For the males of some species, the best way to raise the odds that their sperm will succeed is to commit suicide. The male Australian redback spider routinely sacrifices himself for sex. He begins his courtship by plucking the strands of the female’s web, transmitting a love song of sorts that may last for hours. If she doesn’t chase him away–or if another male already with her doesn’t do it for her–he approaches. She looms over him, her body weighing 100 times more than his own. To any animal in his position death could come at any moment: her bite is as deadly as that of her relative, the black widow.

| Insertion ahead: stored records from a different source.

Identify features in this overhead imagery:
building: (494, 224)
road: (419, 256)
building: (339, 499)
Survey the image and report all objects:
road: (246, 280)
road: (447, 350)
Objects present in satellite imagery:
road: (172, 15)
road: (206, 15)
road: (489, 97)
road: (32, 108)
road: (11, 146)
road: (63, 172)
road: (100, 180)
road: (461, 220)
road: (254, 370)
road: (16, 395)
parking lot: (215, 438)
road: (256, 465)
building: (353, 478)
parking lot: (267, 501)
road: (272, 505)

The male redback crawls onto her belly. He extends an appendage that sprouts from his head. Known as a palp, it looks like a miniature boxing glove. On its tip is a long coiled tube, which he threads into the female’s body. He then starts to pump sperm through the palp, into her. Suddenly, using his palp as a fulcrum, he swings his body up from the female’s abdomen and flips over onto his back, landing on her fangs. She begins to chew on his abdomen and injects venom into his body, which begins to digest his innards to goo. She dines slowly, as the male continues to inseminate her, and after a few minutes the male pulls away from her. He retreats a few centimeters away and grooms himself for 10 minutes or so. Even as his body is disintegrating from within, he returns for more, inserting a second palp into her body and performing another flip. The female resumes her meal, biting deeper into his body. The mating may take half an hour; by then the male is barely alive, and when he withdraws his second palp, the female weaves a shroud of silk around him. There is no escape for him this time. After a few more minutes of feeding, the female has reduced him to a mummified husk.

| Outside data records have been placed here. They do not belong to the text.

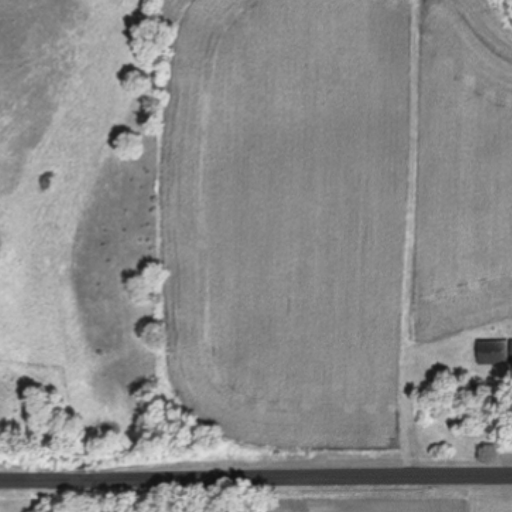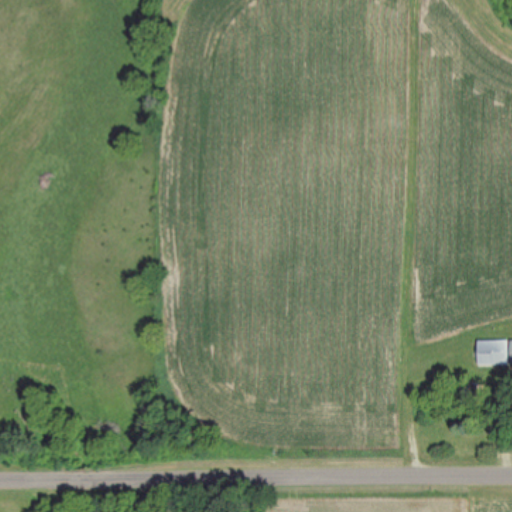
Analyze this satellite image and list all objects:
crop: (250, 221)
building: (495, 353)
road: (256, 477)
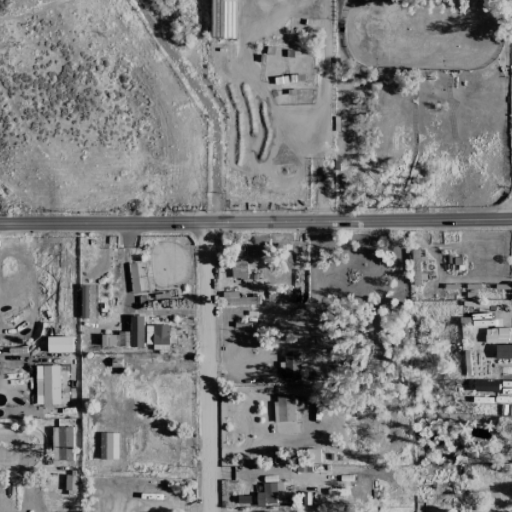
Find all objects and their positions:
road: (255, 222)
building: (449, 259)
building: (456, 260)
building: (417, 266)
building: (460, 267)
building: (511, 283)
building: (511, 291)
building: (237, 298)
building: (84, 301)
building: (84, 301)
building: (133, 333)
building: (148, 334)
building: (498, 334)
building: (157, 336)
building: (123, 338)
building: (109, 340)
building: (59, 343)
building: (59, 344)
building: (503, 351)
building: (503, 351)
building: (291, 364)
building: (292, 365)
road: (207, 367)
building: (49, 384)
building: (50, 384)
building: (286, 407)
building: (63, 442)
building: (62, 443)
building: (108, 445)
building: (108, 445)
building: (312, 455)
building: (332, 456)
building: (70, 482)
building: (70, 482)
building: (331, 485)
building: (331, 487)
building: (266, 495)
building: (267, 495)
building: (64, 508)
building: (64, 508)
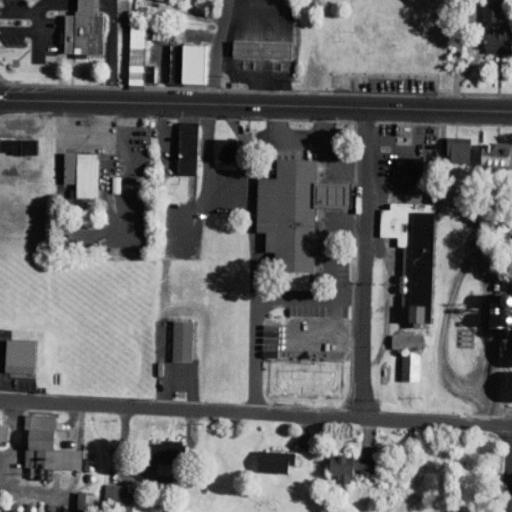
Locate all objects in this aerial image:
building: (485, 25)
building: (71, 26)
building: (249, 43)
building: (124, 48)
road: (210, 52)
building: (176, 56)
road: (256, 104)
road: (299, 134)
building: (12, 139)
building: (176, 141)
building: (214, 143)
road: (257, 143)
building: (447, 143)
road: (430, 147)
building: (484, 147)
road: (332, 158)
building: (397, 159)
road: (196, 162)
building: (69, 166)
building: (283, 210)
road: (318, 230)
building: (401, 246)
road: (240, 255)
road: (366, 261)
road: (442, 277)
road: (304, 290)
building: (497, 306)
building: (170, 334)
building: (395, 335)
building: (11, 349)
building: (398, 360)
road: (255, 411)
building: (35, 440)
building: (153, 448)
building: (263, 455)
building: (338, 460)
road: (508, 468)
building: (105, 495)
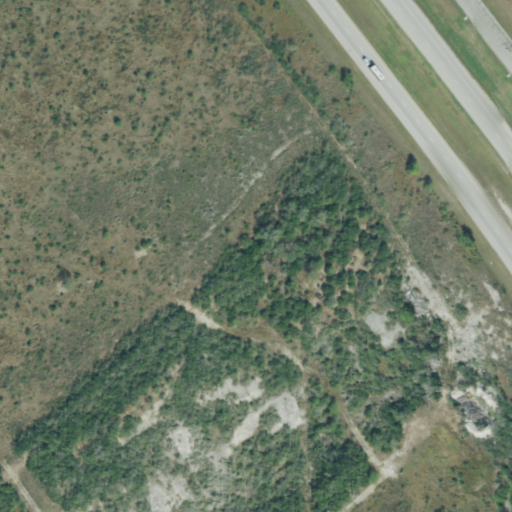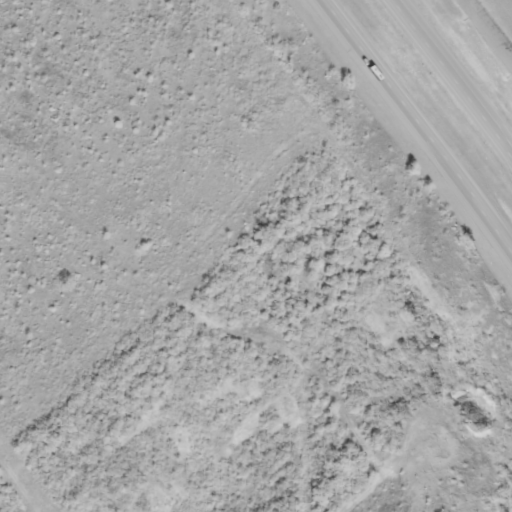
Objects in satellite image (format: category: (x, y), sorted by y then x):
road: (487, 31)
road: (454, 73)
road: (415, 127)
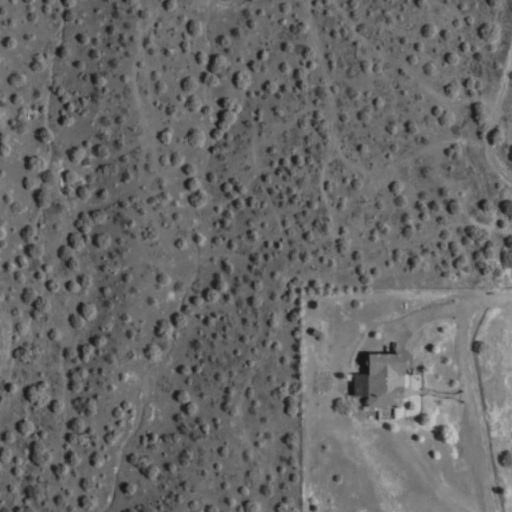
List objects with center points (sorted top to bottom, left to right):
building: (384, 379)
building: (382, 380)
road: (488, 442)
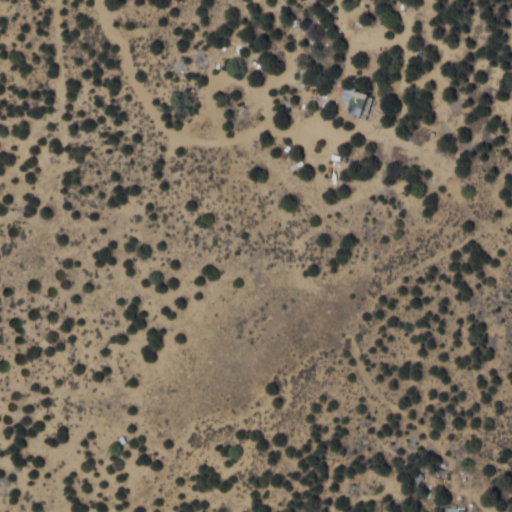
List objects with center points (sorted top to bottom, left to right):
building: (359, 98)
building: (456, 509)
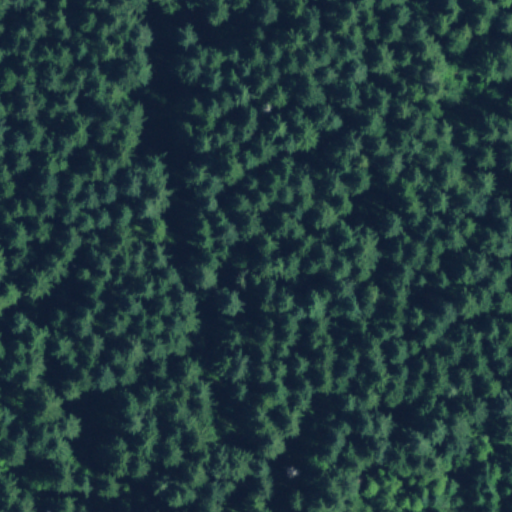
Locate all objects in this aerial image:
road: (424, 460)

Maydianne Andrade, a biologist at the University of Toronto, has studied the suicide of the redback spider to see whether it represents an evolutionary adaptation. Not all male redbacks get devoured, she has found. Only hungry females devour their mates, and as a result a third of males survive their deadly somersault. That discrepancy gave Andrade the opportunity to measure the reproductive success of cannibalism.

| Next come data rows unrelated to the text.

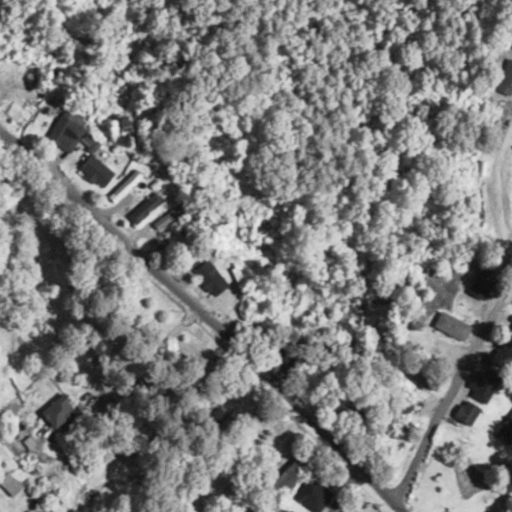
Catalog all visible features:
building: (9, 66)
building: (504, 78)
building: (16, 107)
building: (496, 116)
building: (60, 132)
building: (94, 171)
building: (120, 185)
building: (140, 207)
building: (168, 212)
building: (206, 277)
building: (479, 281)
road: (207, 316)
road: (486, 318)
building: (449, 325)
building: (508, 330)
building: (499, 355)
building: (480, 382)
building: (343, 407)
building: (55, 411)
building: (464, 411)
building: (213, 412)
building: (396, 418)
building: (505, 428)
building: (326, 471)
building: (282, 478)
building: (8, 484)
road: (342, 488)
building: (311, 493)
building: (280, 509)
building: (444, 511)
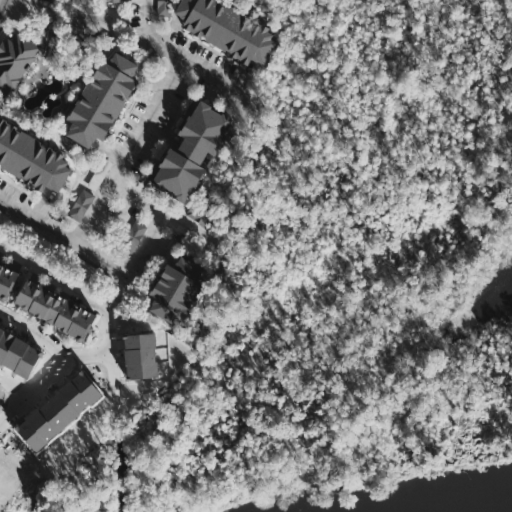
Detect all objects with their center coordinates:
building: (116, 1)
building: (164, 7)
building: (228, 29)
building: (225, 31)
building: (14, 59)
building: (16, 60)
road: (215, 75)
building: (100, 98)
building: (102, 98)
road: (136, 140)
building: (190, 150)
building: (191, 150)
building: (31, 158)
building: (32, 159)
building: (82, 204)
road: (93, 213)
building: (198, 214)
building: (134, 236)
building: (6, 278)
building: (6, 280)
building: (174, 288)
building: (178, 289)
building: (54, 308)
building: (54, 309)
road: (33, 332)
road: (108, 338)
building: (18, 353)
building: (139, 354)
building: (17, 356)
road: (87, 356)
road: (54, 378)
road: (17, 390)
road: (16, 410)
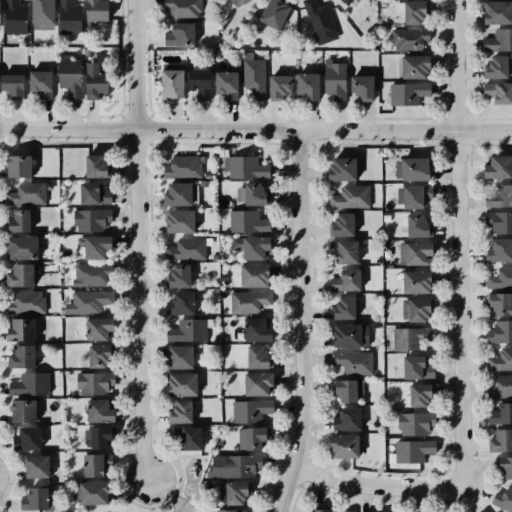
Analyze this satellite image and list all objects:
building: (342, 1)
building: (347, 1)
building: (239, 2)
building: (239, 2)
building: (181, 8)
building: (183, 8)
building: (38, 9)
building: (93, 9)
building: (97, 10)
building: (411, 11)
building: (0, 12)
building: (270, 12)
building: (415, 12)
building: (494, 12)
building: (497, 12)
building: (275, 13)
building: (43, 14)
building: (16, 17)
building: (69, 17)
building: (70, 17)
building: (14, 18)
building: (318, 18)
building: (319, 18)
building: (178, 33)
building: (181, 35)
building: (406, 38)
building: (410, 39)
building: (497, 40)
building: (499, 40)
building: (412, 65)
building: (492, 65)
building: (415, 66)
building: (498, 67)
building: (70, 76)
building: (69, 77)
building: (255, 77)
building: (331, 77)
building: (253, 78)
building: (278, 80)
building: (335, 80)
building: (37, 81)
building: (92, 81)
building: (96, 82)
building: (196, 82)
building: (223, 82)
building: (201, 83)
building: (228, 83)
building: (11, 84)
building: (41, 84)
building: (173, 84)
building: (358, 84)
building: (13, 85)
building: (166, 85)
building: (304, 85)
building: (309, 86)
building: (280, 87)
building: (363, 87)
building: (498, 92)
building: (405, 93)
building: (408, 93)
building: (495, 93)
road: (256, 134)
building: (92, 164)
building: (493, 165)
building: (17, 166)
building: (19, 166)
building: (97, 166)
building: (180, 166)
building: (184, 167)
building: (242, 167)
building: (246, 167)
building: (410, 167)
building: (499, 167)
building: (339, 169)
building: (343, 169)
building: (415, 169)
building: (25, 192)
building: (90, 192)
building: (173, 192)
building: (247, 192)
building: (28, 194)
building: (94, 194)
building: (182, 194)
building: (253, 194)
building: (349, 195)
building: (412, 196)
building: (417, 196)
building: (498, 196)
building: (500, 196)
building: (351, 197)
building: (90, 218)
building: (17, 219)
building: (176, 219)
building: (92, 220)
building: (19, 221)
building: (180, 221)
building: (499, 221)
building: (245, 222)
building: (248, 222)
building: (496, 222)
building: (339, 223)
building: (414, 223)
building: (343, 225)
building: (419, 226)
road: (138, 240)
building: (249, 245)
road: (457, 245)
building: (19, 246)
building: (89, 246)
building: (96, 246)
building: (23, 247)
building: (252, 247)
building: (182, 248)
building: (188, 248)
building: (496, 250)
building: (499, 250)
building: (345, 251)
building: (342, 252)
building: (414, 252)
building: (415, 253)
building: (18, 273)
building: (249, 273)
building: (92, 274)
building: (174, 274)
building: (21, 275)
building: (88, 275)
building: (255, 275)
building: (179, 276)
building: (498, 278)
building: (501, 278)
building: (343, 279)
building: (347, 280)
building: (414, 281)
building: (417, 282)
building: (245, 300)
building: (89, 301)
building: (250, 301)
building: (26, 302)
building: (27, 302)
building: (89, 302)
building: (178, 302)
building: (181, 303)
building: (497, 303)
building: (500, 303)
building: (340, 307)
building: (344, 308)
building: (417, 309)
building: (414, 311)
road: (300, 324)
building: (95, 327)
building: (99, 328)
building: (186, 328)
building: (252, 328)
building: (19, 329)
building: (22, 329)
building: (190, 330)
building: (257, 330)
building: (498, 332)
building: (500, 332)
building: (348, 334)
building: (351, 335)
building: (403, 338)
building: (412, 338)
building: (96, 355)
building: (175, 355)
building: (253, 355)
building: (19, 356)
building: (99, 356)
building: (23, 357)
building: (181, 357)
building: (259, 357)
building: (499, 360)
building: (501, 360)
building: (354, 362)
building: (350, 363)
building: (407, 366)
building: (418, 368)
building: (95, 382)
building: (253, 382)
building: (28, 383)
building: (89, 383)
building: (176, 383)
building: (259, 383)
building: (31, 384)
building: (183, 384)
building: (499, 386)
building: (501, 386)
building: (344, 389)
building: (348, 389)
building: (415, 394)
building: (421, 395)
building: (20, 410)
building: (248, 410)
building: (251, 410)
building: (24, 411)
building: (97, 411)
building: (100, 411)
building: (177, 411)
building: (182, 412)
building: (499, 413)
building: (501, 414)
building: (344, 417)
building: (348, 419)
building: (409, 423)
building: (416, 423)
building: (26, 436)
building: (98, 436)
building: (188, 436)
building: (98, 437)
building: (248, 437)
building: (28, 438)
building: (189, 438)
building: (253, 438)
building: (499, 439)
building: (501, 441)
building: (342, 445)
building: (345, 446)
building: (412, 449)
building: (414, 450)
building: (89, 464)
building: (96, 464)
building: (234, 465)
building: (34, 466)
building: (37, 466)
building: (235, 466)
building: (506, 466)
building: (502, 467)
road: (374, 486)
park: (177, 488)
building: (237, 492)
building: (88, 493)
building: (92, 493)
building: (233, 494)
building: (35, 497)
building: (502, 498)
building: (36, 499)
building: (502, 500)
building: (231, 510)
building: (319, 510)
building: (483, 510)
building: (485, 510)
building: (230, 511)
building: (315, 511)
building: (346, 511)
building: (348, 511)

Female redbacks seem to be in control of how long copulation will last. In cases where they don’t devour their mate, Andrade has found that sex lasts on average 11 minutes. But when a female chooses to eat a male, copulation can last 25 minutes. As she feasts on her mate’s body, his palps can continue inseminating her. By offering himself as a meal, a male can stretch out the sex. As a result, a cannibalized male delivers more sperm, fertilizing twice as many eggs as a male that survives. And once the male is dead, the female tends to spurn new suitors–perhaps because she is sated with sperm or with food. In either case, the chances of another male injecting her with competing sperm go down, giving the dead male a better chance of having fertilized her eggs.
These sorts of benefits are apparently more valuable to male redback spiders than their own lives. They have few chances to mate for a number of reasons–they have short life spans, and their sperm‑delivering palps snap off during sex, rendering them sterile. So these spiders make their one chance count.